第2話

 ユウナと一緒に出かけた、家の公園の近くに来た。

 彼女は横長のベンチにゆったりと座って、人が歩いていたり、子供が遊んでいるのを眺めるのが好きだった。

 どこか出かけに行こうよ。と僕が誘うと、天気がいい日は公園のベンチ、天気が悪い日はサンダルにTシャツを着て傘をささずに手を繋いで散歩をした。

「傘をさして、濡れないように気をつけながら歩くのって、ストレスにならない?だったらいっそのこと、全身濡れてしまったほうがいいのよ」

 すれ違う人にじろじろと見られる僕達は、世界から独特な孤立の仕方をしていた。でも、ユウナさえいれば、僕は何もいらなかった。
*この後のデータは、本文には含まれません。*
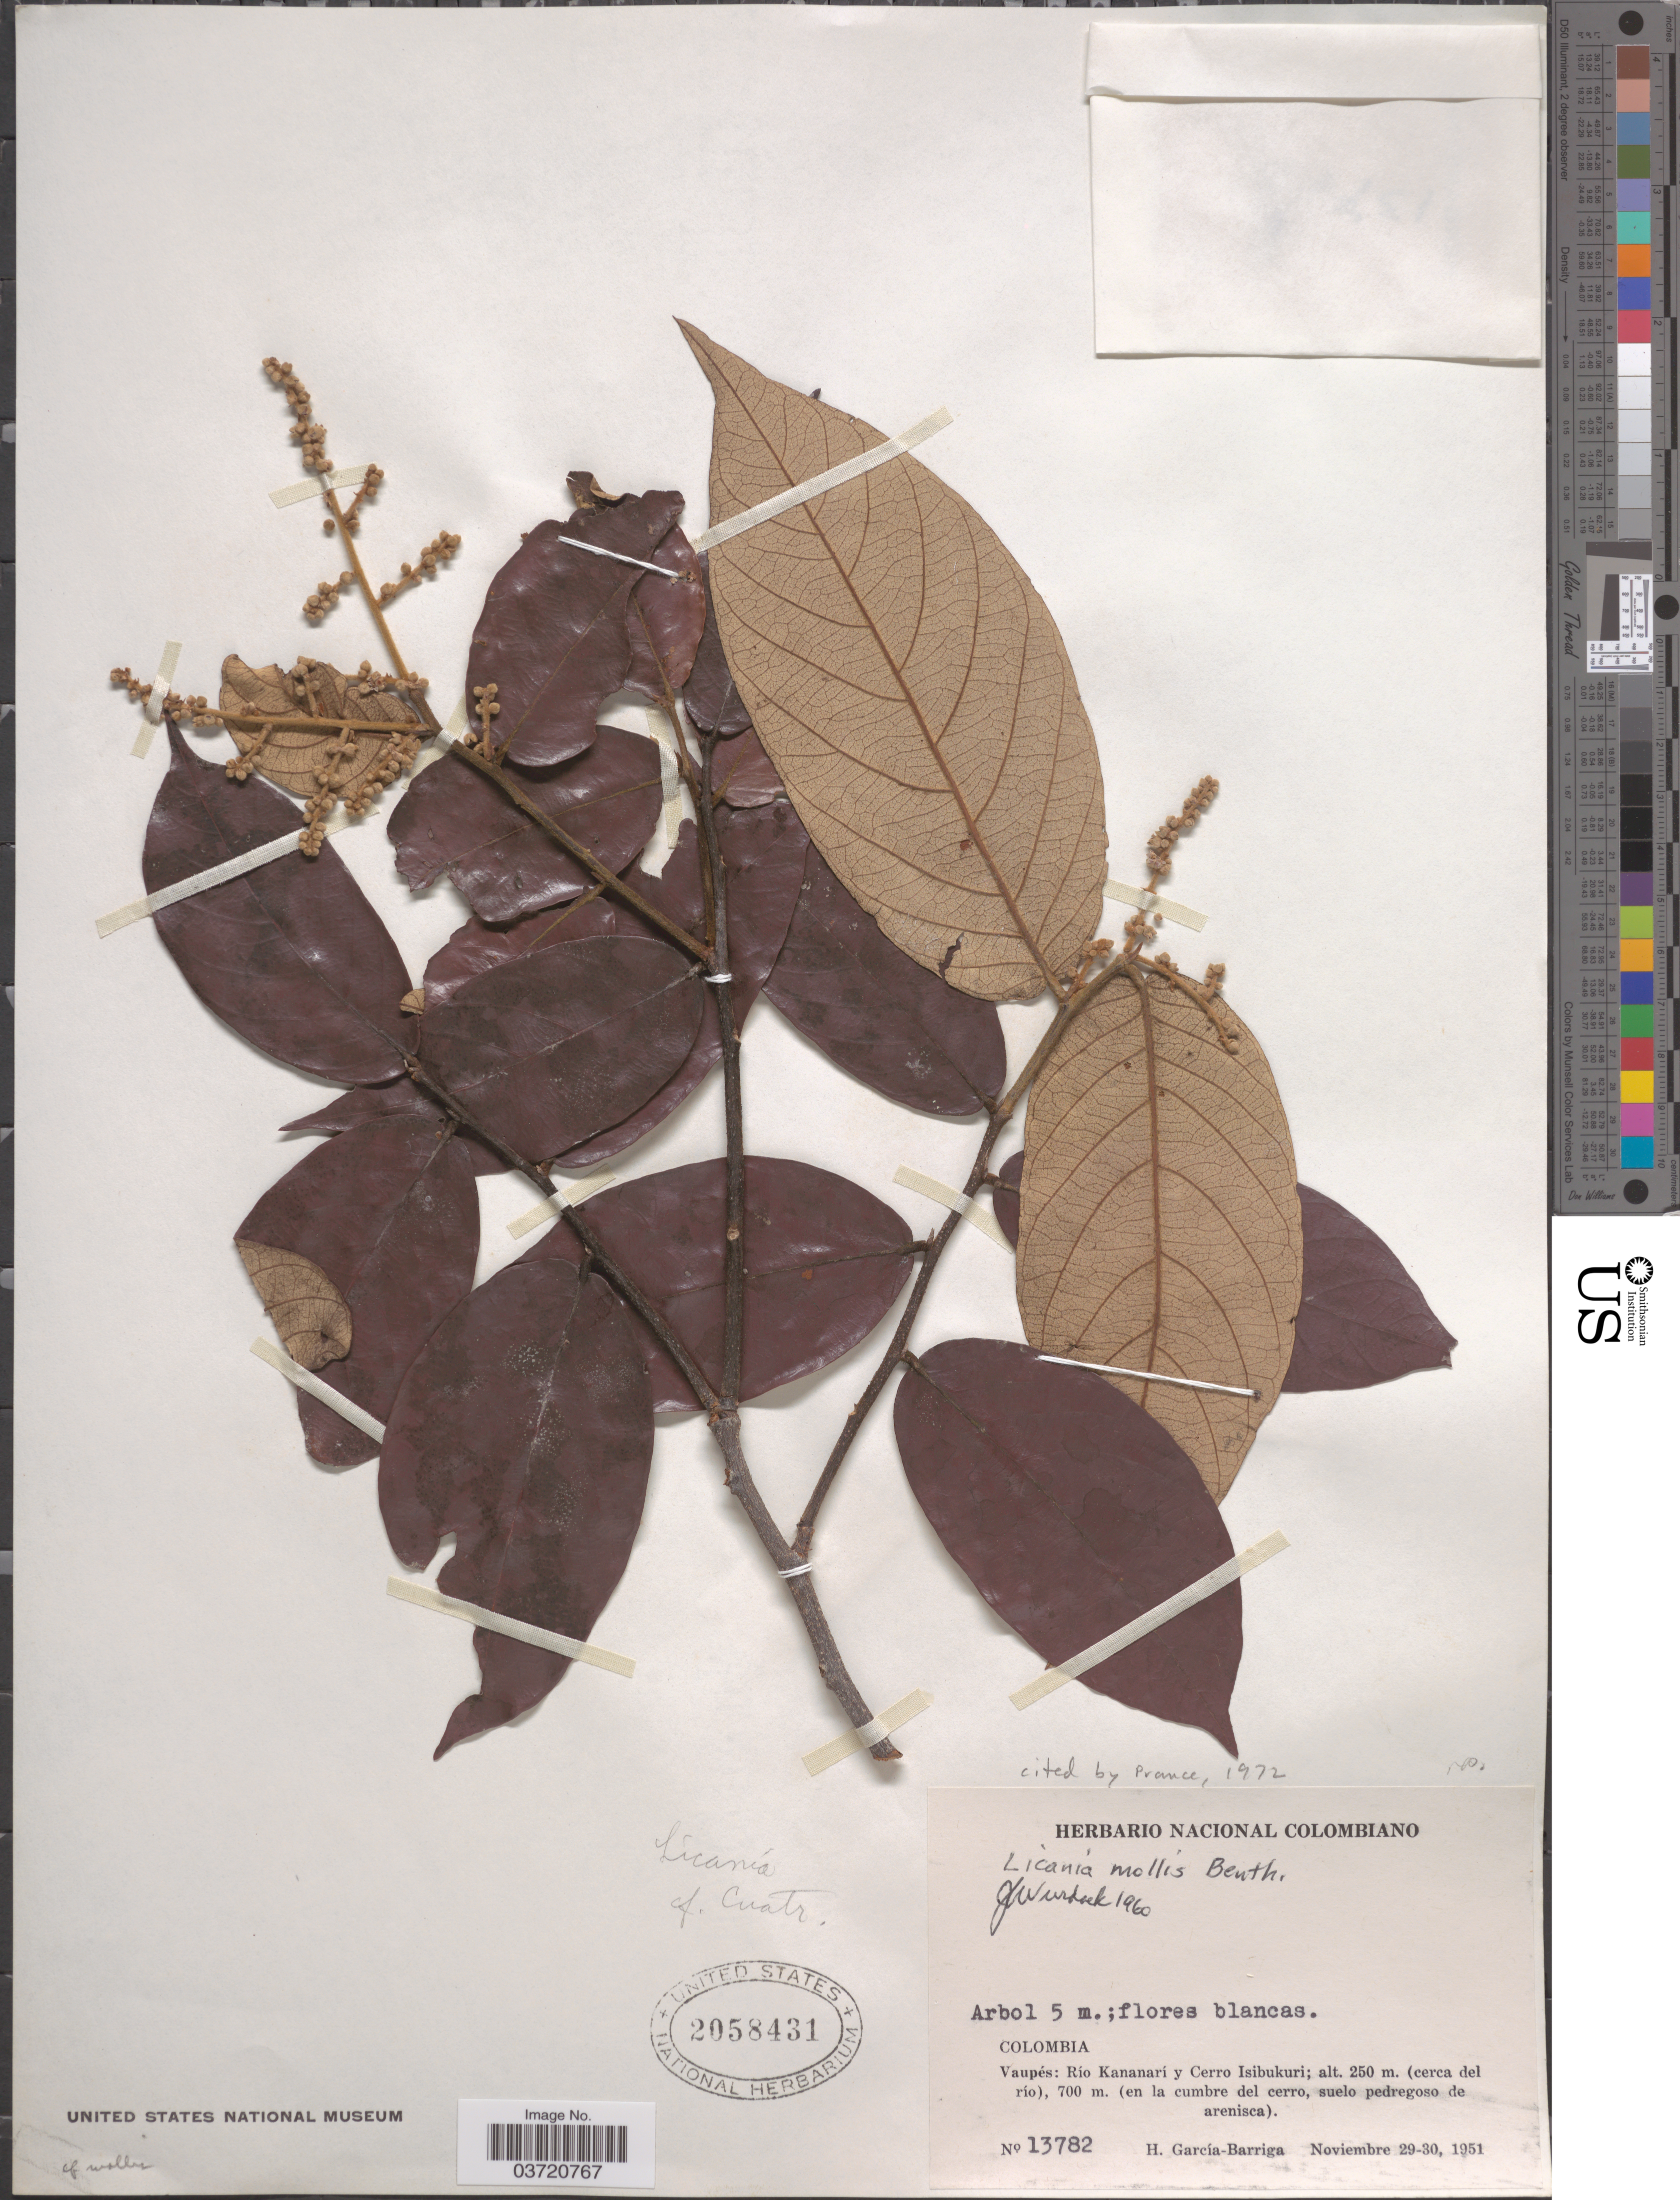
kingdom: Plantae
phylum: Tracheophyta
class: Magnoliopsida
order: Malpighiales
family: Chrysobalanaceae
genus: Licania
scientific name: Licania mollis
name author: Benth.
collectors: H. García Barriga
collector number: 13782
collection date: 1951-11-29/1951-11-30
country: Colombia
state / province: Vaupés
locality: Río Kananarí y Cerro Isibukuri.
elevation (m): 250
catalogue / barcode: US 2058431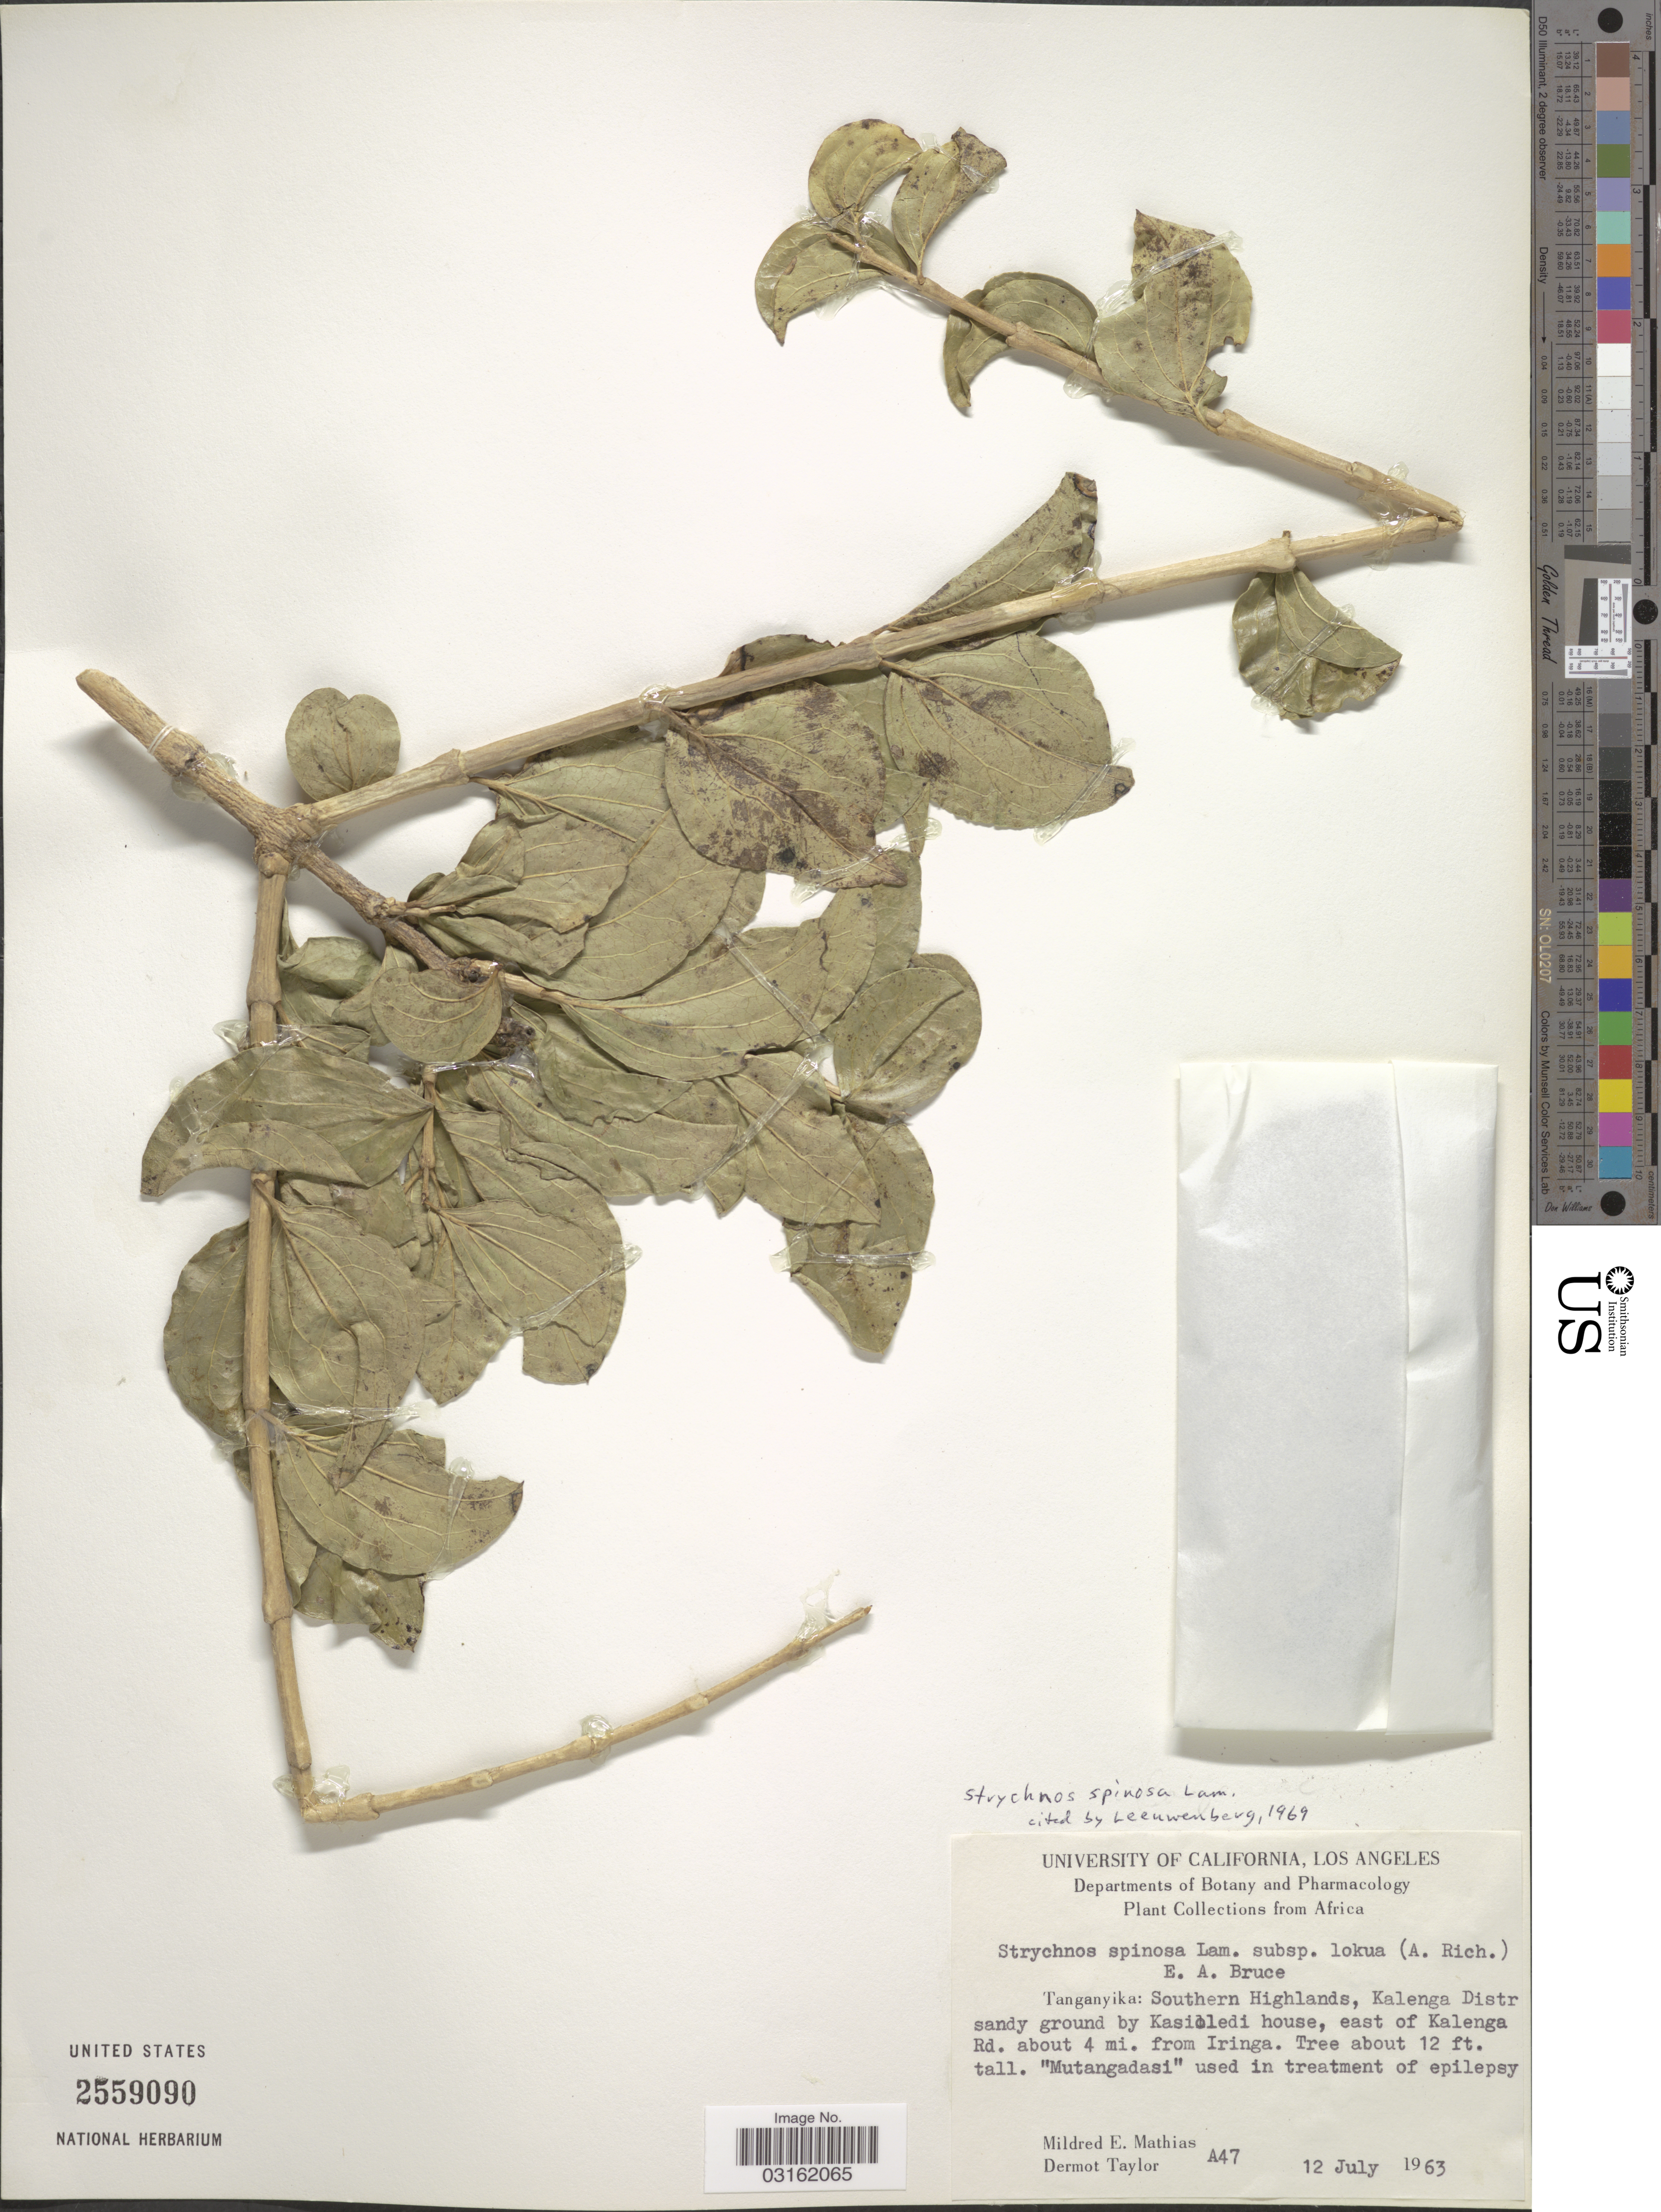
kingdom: Plantae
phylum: Tracheophyta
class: Magnoliopsida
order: Gentianales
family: Loganiaceae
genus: Strychnos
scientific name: Strychnos spinosa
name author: Lam.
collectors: M. E. Mathias & D. Taylor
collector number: A47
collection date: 1963-07-12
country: Tanzania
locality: Tanganyika: Southern Highlands, Kalenga Distr, sandy ground by Kasioledi house, east of Kalenga Rd. about 4 mi. from Iringa.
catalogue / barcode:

 雨でしっとりと濡れた彼女の肌が僕の腕に触れると、ぴっとりくっつく。境目が最初からなかったように感じた。


 夕暮れを見ると、ユウナは空をうっとり眺めた。

「見て、綺麗なグラデーション」

 彼女が教えてくれるまで、夕暮れと夜の間の黄昏時がこんなに色に溢れ、美しいものだなんて僕は知らなかった。こんな身近なものを美しく感じさせてくれるだなんて、と僕は感動した。

 ユウナを通して見る世界は、色彩に溢れていた。

 

 すっぽりと夜の闇に覆われて、家に帰る。

 家の中の引き戸を全部開ける。ユウナはいない。冷蔵庫の中も、大切なものを入れる宝箱の中も、ユウナはいない。どこにもいない。

 警察に再度連絡をする。ユウナが見つかった様子もない。飯を食べる気にもならず、僕は布団に倒れ込む。天井にかすかについている模様に這わせるように、視線を泳がせた。